In order for an insurance company to truly calculate the expenses that are associated with providing clients with such benefits as retirement plans or pensions, it is necessary to make an accurate actuarial assumption. Essentially, an actuarial assumption will take into consideration all aspects of the plan, and be able to provide a monetary figure of what it costs the individual or employer to operate the retirement plan, both short term and long term. Here are some examples of factors that must be included in any actuarial assumption in order for the assumption to be accurate.
Age, general health, and life expectancy of the individual are an important factor in making an accurate actuarial assumption. The actuary will look at the current age and health condition of the individual into consideration and calculate the potential number of years until retirement age is reached. This process lays the foundation for the actuarial assumption, and provides the framework in which other aspects will be considered. Obviously, an individual who is just emerging from college, is in good health and starting full time employment will have the potential for many work generating years. On the other hand, an individual who enters a retirement plan in his or her forties and may have some recurring health issues may not be counted upon for as many years of productivity. This one fact is the reason why age, health, and life expectancy are so essential in an actuarial assumption.
The amount of work related compensation currently produced by the individual would also impact the actuarial assumption. Taking into consideration the cost of living in the area, and comparing to the net salary of the individual, it is possible to determine the average amount of disposable income that may be directed into the retirement plan. Actuaries tend to stay up to date on current economic conditions in the area, as those factors will often impact what they are able to charge their clients in the form of monthly premiums into a retirement plan. Based on the amount of available funds for consistent payment into the plan, there may be any number of ways to grow and invest the money, including stocks and securities.

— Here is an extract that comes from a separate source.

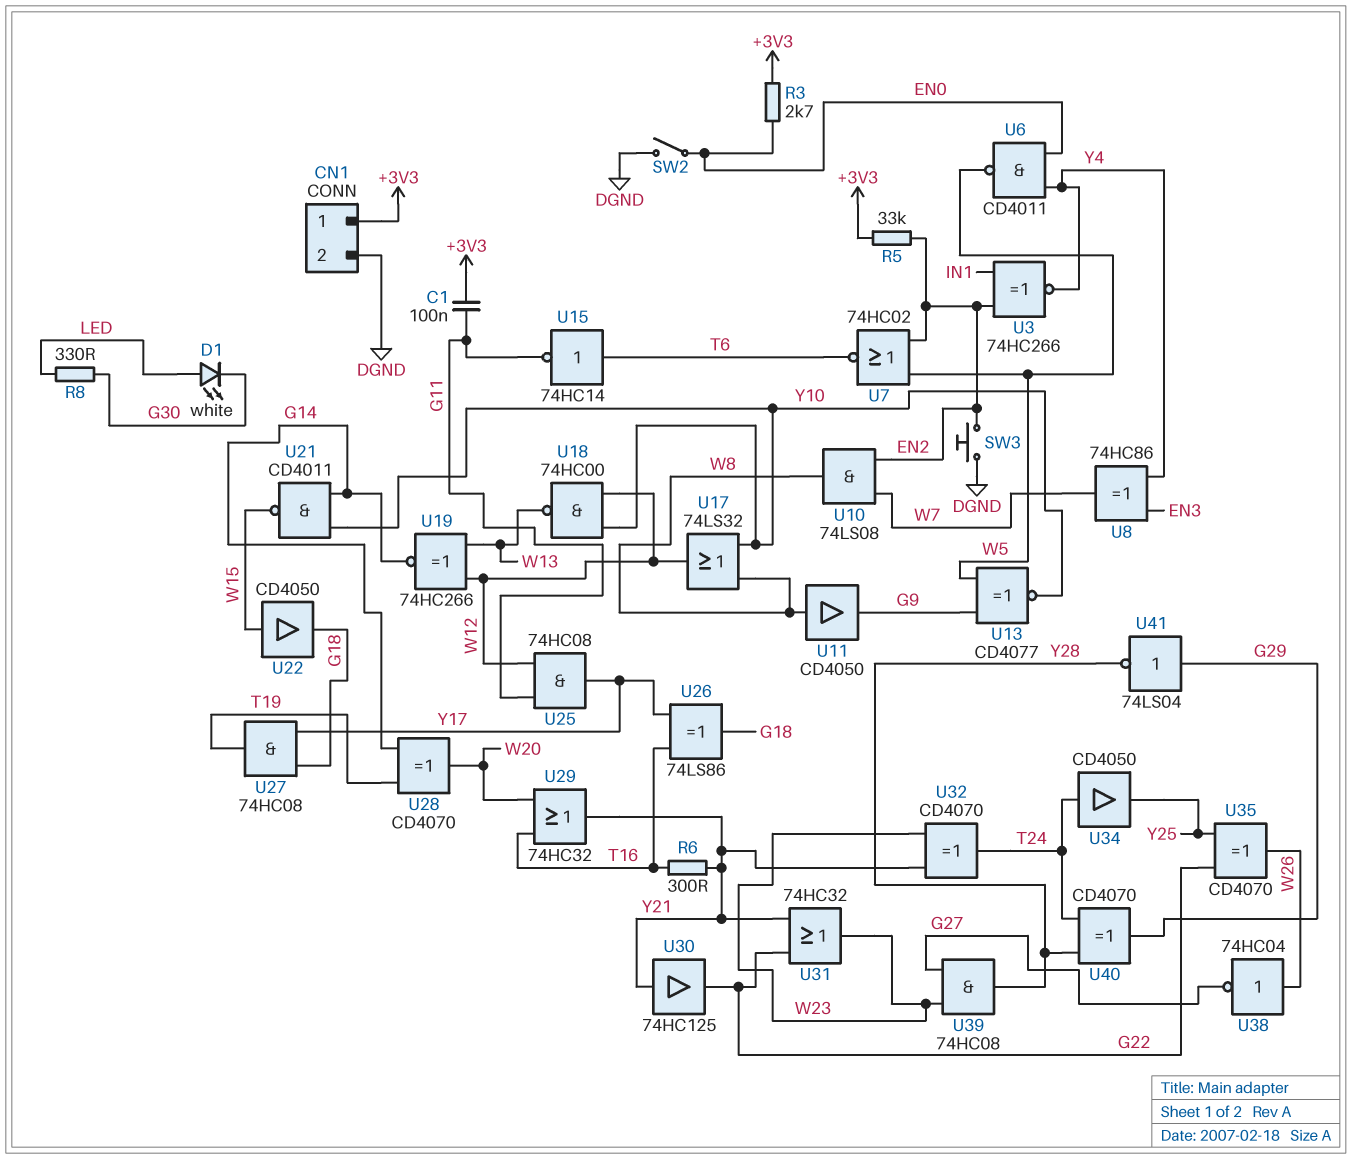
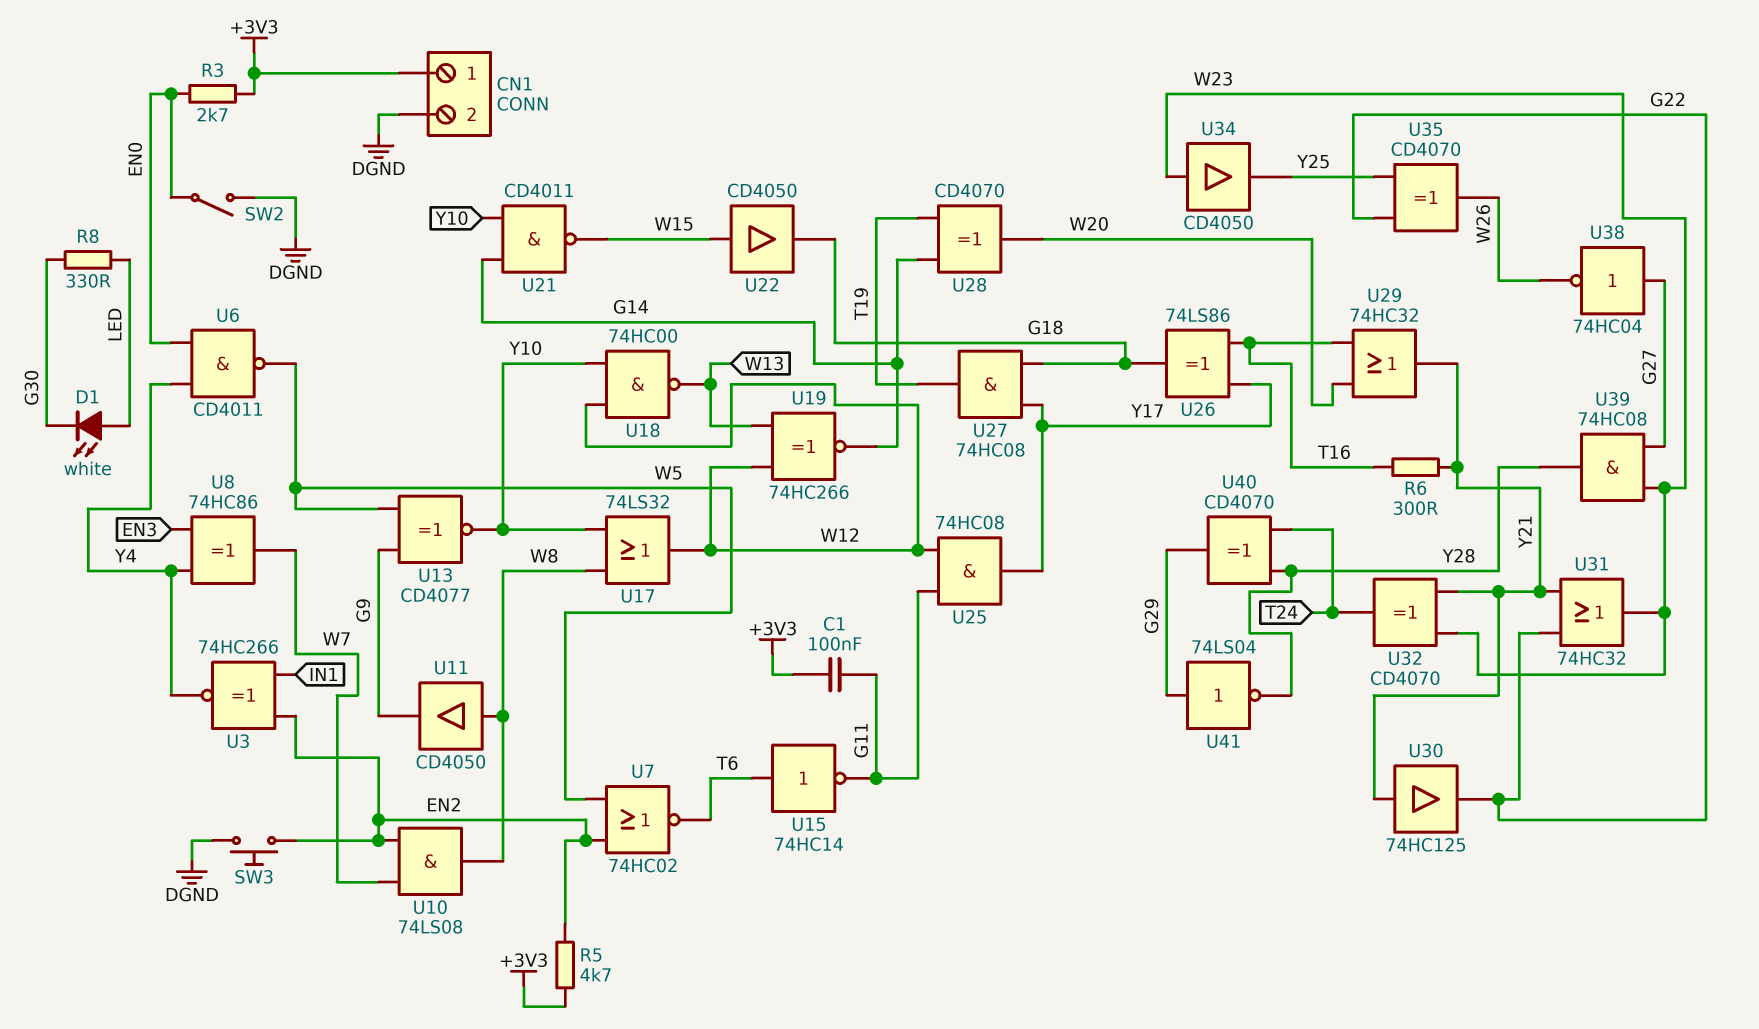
R5: 33k (+3V3, EN2) -> 4.7k (+3V3, EN2)
U34: buffer CD4050 (in T24, out Y25) -> buffer CD4050 (in W23, out Y25)
U38: NOT 74HC04 (in W26, out G27) -> NOT 74HC04 (in G27, out W26)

Any accurate actuarial assumption, when employed to the task of managing a retirement plan or pension, will have to take into consideration a number of factors that relate back to the individuals enrolled in the plan. By taking into consideration the ages, health conditions, number of years until retirement, and general economic conditions, it is possible to make an accurate actuarial assumption. However, it is important to keep in mind that the basis for those assumptions can change from time to time. This will require that an evaluation and possible updating of the actuarial assumption will need to take place of a regular basis.